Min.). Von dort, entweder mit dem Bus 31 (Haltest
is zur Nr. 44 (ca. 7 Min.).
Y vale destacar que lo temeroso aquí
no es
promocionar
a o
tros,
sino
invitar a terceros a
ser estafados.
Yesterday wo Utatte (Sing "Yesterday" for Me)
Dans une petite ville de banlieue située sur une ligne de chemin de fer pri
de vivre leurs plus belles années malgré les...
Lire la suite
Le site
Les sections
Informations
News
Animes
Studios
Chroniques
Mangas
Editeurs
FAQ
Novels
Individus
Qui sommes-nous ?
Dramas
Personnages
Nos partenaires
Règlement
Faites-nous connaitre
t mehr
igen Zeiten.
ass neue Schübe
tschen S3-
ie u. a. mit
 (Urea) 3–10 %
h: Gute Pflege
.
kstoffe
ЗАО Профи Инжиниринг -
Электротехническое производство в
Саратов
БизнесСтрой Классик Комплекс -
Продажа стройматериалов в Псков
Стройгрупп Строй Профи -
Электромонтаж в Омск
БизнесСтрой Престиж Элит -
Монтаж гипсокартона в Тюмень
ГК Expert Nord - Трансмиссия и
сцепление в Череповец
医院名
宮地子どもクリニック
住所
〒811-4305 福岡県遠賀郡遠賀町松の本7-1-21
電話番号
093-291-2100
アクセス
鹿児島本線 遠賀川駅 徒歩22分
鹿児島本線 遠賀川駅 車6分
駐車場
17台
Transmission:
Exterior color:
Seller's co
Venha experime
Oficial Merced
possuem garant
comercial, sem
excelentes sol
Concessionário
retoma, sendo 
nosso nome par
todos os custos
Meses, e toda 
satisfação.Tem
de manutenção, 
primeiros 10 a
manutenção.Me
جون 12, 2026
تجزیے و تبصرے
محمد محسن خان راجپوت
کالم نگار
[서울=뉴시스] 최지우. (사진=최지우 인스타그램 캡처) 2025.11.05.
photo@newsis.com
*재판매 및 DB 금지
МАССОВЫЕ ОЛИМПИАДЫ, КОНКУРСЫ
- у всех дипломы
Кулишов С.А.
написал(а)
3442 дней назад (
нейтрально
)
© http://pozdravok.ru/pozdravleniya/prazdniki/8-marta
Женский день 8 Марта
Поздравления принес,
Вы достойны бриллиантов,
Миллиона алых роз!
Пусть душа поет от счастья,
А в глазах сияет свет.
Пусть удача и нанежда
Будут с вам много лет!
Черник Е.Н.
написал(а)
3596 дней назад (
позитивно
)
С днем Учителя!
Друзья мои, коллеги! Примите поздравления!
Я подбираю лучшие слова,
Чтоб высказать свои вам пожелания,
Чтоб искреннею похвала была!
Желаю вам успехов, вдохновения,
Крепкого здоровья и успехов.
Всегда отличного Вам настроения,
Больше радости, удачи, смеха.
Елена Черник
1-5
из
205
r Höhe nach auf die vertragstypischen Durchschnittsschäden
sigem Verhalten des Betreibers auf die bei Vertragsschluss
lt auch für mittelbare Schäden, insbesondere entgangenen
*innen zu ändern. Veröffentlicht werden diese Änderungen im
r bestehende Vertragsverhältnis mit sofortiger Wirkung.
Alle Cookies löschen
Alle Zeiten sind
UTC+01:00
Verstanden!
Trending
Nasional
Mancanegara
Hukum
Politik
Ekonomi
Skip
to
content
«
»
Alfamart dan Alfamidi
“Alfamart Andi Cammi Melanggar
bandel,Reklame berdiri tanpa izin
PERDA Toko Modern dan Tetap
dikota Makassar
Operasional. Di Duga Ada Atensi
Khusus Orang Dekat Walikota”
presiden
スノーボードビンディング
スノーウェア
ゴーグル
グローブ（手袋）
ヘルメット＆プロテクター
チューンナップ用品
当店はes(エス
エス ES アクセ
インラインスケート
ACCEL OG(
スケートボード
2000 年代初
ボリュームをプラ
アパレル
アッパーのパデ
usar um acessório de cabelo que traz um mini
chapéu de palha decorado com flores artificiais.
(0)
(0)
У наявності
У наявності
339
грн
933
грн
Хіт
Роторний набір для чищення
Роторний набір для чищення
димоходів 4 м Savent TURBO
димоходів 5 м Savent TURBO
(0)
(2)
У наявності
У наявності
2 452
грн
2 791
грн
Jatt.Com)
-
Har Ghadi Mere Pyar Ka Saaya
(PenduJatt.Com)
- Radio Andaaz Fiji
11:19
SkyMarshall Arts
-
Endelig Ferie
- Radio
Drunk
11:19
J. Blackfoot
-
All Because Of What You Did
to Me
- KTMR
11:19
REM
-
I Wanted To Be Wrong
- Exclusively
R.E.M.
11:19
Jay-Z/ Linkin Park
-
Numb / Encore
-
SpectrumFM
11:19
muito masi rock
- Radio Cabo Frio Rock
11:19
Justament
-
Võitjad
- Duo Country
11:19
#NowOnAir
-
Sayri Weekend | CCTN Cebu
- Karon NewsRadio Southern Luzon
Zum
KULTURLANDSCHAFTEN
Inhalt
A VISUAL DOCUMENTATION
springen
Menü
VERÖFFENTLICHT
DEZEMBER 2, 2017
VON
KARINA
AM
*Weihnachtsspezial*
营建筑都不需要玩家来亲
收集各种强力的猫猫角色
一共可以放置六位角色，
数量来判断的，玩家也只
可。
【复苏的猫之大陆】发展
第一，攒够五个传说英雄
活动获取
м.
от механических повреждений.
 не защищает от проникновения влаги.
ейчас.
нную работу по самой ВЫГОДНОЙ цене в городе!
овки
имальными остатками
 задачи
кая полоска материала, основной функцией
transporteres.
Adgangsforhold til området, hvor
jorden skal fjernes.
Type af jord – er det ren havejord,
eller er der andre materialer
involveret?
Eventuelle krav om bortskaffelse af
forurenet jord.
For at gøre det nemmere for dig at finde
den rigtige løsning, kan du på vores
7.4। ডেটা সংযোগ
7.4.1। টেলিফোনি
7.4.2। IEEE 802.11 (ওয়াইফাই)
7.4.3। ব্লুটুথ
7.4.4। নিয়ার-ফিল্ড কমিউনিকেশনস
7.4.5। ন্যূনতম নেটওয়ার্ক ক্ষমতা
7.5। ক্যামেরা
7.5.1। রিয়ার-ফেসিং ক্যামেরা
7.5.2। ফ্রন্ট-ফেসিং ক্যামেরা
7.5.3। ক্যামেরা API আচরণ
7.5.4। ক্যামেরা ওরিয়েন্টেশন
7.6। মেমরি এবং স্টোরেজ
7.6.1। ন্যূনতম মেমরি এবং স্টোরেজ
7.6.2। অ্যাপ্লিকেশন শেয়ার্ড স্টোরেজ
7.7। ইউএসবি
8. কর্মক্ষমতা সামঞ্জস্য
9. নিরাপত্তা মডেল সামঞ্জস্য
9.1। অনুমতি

####

### EXERCISE DIRECTIONS
With no line skipped, output the listing in full.

### SOLUTION
Min.). Von dort, entweder mit dem Bus 31 (Haltest
is zur Nr. 44 (ca. 7 Min.).
Y vale destacar que lo temeroso aquí
no es
promocionar
a o
tros,
sino
invitar a terceros a
ser estafados.
Yesterday wo Utatte (Sing "Yesterday" for Me)
Dans une petite ville de banlieue située sur une ligne de chemin de fer pri
de vivre leurs plus belles années malgré les...
Lire la suite
Le site
Les sections
Informations
News
Animes
Studios
Chroniques
Mangas
Editeurs
FAQ
Novels
Individus
Qui sommes-nous ?
Dramas
Personnages
Nos partenaires
Règlement
Faites-nous connaitre
t mehr
igen Zeiten.
ass neue Schübe
tschen S3-
ie u. a. mit
 (Urea) 3–10 %
h: Gute Pflege
.
kstoffe
ЗАО Профи Инжиниринг -
Электротехническое производство в
Саратов
БизнесСтрой Классик Комплекс -
Продажа стройматериалов в Псков
Стройгрупп Строй Профи -
Электромонтаж в Омск
БизнесСтрой Престиж Элит -
Монтаж гипсокартона в Тюмень
ГК Expert Nord - Трансмиссия и
сцепление в Череповец
医院名
宮地子どもクリニック
住所
〒811-4305 福岡県遠賀郡遠賀町松の本7-1-21
電話番号
093-291-2100
アクセス
鹿児島本線 遠賀川駅 徒歩22分
鹿児島本線 遠賀川駅 車6分
駐車場
17台
Transmission:
Exterior color:
Seller's co
Venha experime
Oficial Merced
possuem garant
comercial, sem
excelentes sol
Concessionário
retoma, sendo 
nosso nome par
todos os custos
Meses, e toda 
satisfação.Tem
de manutenção, 
primeiros 10 a
manutenção.Me
جون 12, 2026
تجزیے و تبصرے
محمد محسن خان راجپوت
کالم نگار
[서울=뉴시스] 최지우. (사진=최지우 인스타그램 캡처) 2025.11.05.
photo@newsis.com
*재판매 및 DB 금지
МАССОВЫЕ ОЛИМПИАДЫ, КОНКУРСЫ
- у всех дипломы
Кулишов С.А.
написал(а)
3442 дней назад (
нейтрально
)
© http://pozdravok.ru/pozdravleniya/prazdniki/8-marta
Женский день 8 Марта
Поздравления принес,
Вы достойны бриллиантов,
Миллиона алых роз!
Пусть душа поет от счастья,
А в глазах сияет свет.
Пусть удача и нанежда
Будут с вам много лет!
Черник Е.Н.
написал(а)
3596 дней назад (
позитивно
)
С днем Учителя!
Друзья мои, коллеги! Примите поздравления!
Я подбираю лучшие слова,
Чтоб высказать свои вам пожелания,
Чтоб искреннею похвала была!
Желаю вам успехов, вдохновения,
Крепкого здоровья и успехов.
Всегда отличного Вам настроения,
Больше радости, удачи, смеха.
Елена Черник
1-5
из
205
r Höhe nach auf die vertragstypischen Durchschnittsschäden
sigem Verhalten des Betreibers auf die bei Vertragsschluss
lt auch für mittelbare Schäden, insbesondere entgangenen
*innen zu ändern. Veröffentlicht werden diese Änderungen im
r bestehende Vertragsverhältnis mit sofortiger Wirkung.
Alle Cookies löschen
Alle Zeiten sind
UTC+01:00
Verstanden!
Trending
Nasional
Mancanegara
Hukum
Politik
Ekonomi
Skip
to
content
«
»
Alfamart dan Alfamidi
“Alfamart Andi Cammi Melanggar
bandel,Reklame berdiri tanpa izin
PERDA Toko Modern dan Tetap
dikota Makassar
Operasional. Di Duga Ada Atensi
Khusus Orang Dekat Walikota”
presiden
スノーボードビンディング
スノーウェア
ゴーグル
グローブ（手袋）
ヘルメット＆プロテクター
チューンナップ用品
当店はes(エス
エス ES アクセ
インラインスケート
ACCEL OG(
スケートボード
2000 年代初
ボリュームをプラ
アパレル
アッパーのパデ
usar um acessório de cabelo que traz um mini
chapéu de palha decorado com flores artificiais.
(0)
(0)
У наявності
У наявності
339
грн
933
грн
Хіт
Роторний набір для чищення
Роторний набір для чищення
димоходів 4 м Savent TURBO
димоходів 5 м Savent TURBO
(0)
(2)
У наявності
У наявності
2 452
грн
2 791
грн
Jatt.Com)
-
Har Ghadi Mere Pyar Ka Saaya
(PenduJatt.Com)
- Radio Andaaz Fiji
11:19
SkyMarshall Arts
-
Endelig Ferie
- Radio
Drunk
11:19
J. Blackfoot
-
All Because Of What You Did
to Me
- KTMR
11:19
REM
-
I Wanted To Be Wrong
- Exclusively
R.E.M.
11:19
Jay-Z/ Linkin Park
-
Numb / Encore
-
SpectrumFM
11:19
muito masi rock
- Radio Cabo Frio Rock
11:19
Justament
-
Võitjad
- Duo Country
11:19
#NowOnAir
-
Sayri Weekend | CCTN Cebu
- Karon NewsRadio Southern Luzon
Zum
KULTURLANDSCHAFTEN
Inhalt
A VISUAL DOCUMENTATION
springen
Menü
VERÖFFENTLICHT
DEZEMBER 2, 2017
VON
KARINA
AM
*Weihnachtsspezial*
营建筑都不需要玩家来亲
收集各种强力的猫猫角色
一共可以放置六位角色，
数量来判断的，玩家也只
可。
【复苏的猫之大陆】发展
第一，攒够五个传说英雄
活动获取
м.
от механических повреждений.
 не защищает от проникновения влаги.
ейчас.
нную работу по самой ВЫГОДНОЙ цене в городе!
овки
имальными остатками
 задачи
кая полоска материала, основной функцией
transporteres.
Adgangsforhold til området, hvor
jorden skal fjernes.
Type af jord – er det ren havejord,
eller er der andre materialer
involveret?
Eventuelle krav om bortskaffelse af
forurenet jord.
For at gøre det nemmere for dig at finde
den rigtige løsning, kan du på vores
7.4। ডেটা সংযোগ
7.4.1। টেলিফোনি
7.4.2। IEEE 802.11 (ওয়াইফাই)
7.4.3। ব্লুটুথ
7.4.4। নিয়ার-ফিল্ড কমিউনিকেশনস
7.4.5। ন্যূনতম নেটওয়ার্ক ক্ষমতা
7.5। ক্যামেরা
7.5.1। রিয়ার-ফেসিং ক্যামেরা
7.5.2। ফ্রন্ট-ফেসিং ক্যামেরা
7.5.3। ক্যামেরা API আচরণ
7.5.4। ক্যামেরা ওরিয়েন্টেশন
7.6। মেমরি এবং স্টোরেজ
7.6.1। ন্যূনতম মেমরি এবং স্টোরেজ
7.6.2। অ্যাপ্লিকেশন শেয়ার্ড স্টোরেজ
7.7। ইউএসবি
8. কর্মক্ষমতা সামঞ্জস্য
9. নিরাপত্তা মডেল সামঞ্জস্য
9.1। অনুমতি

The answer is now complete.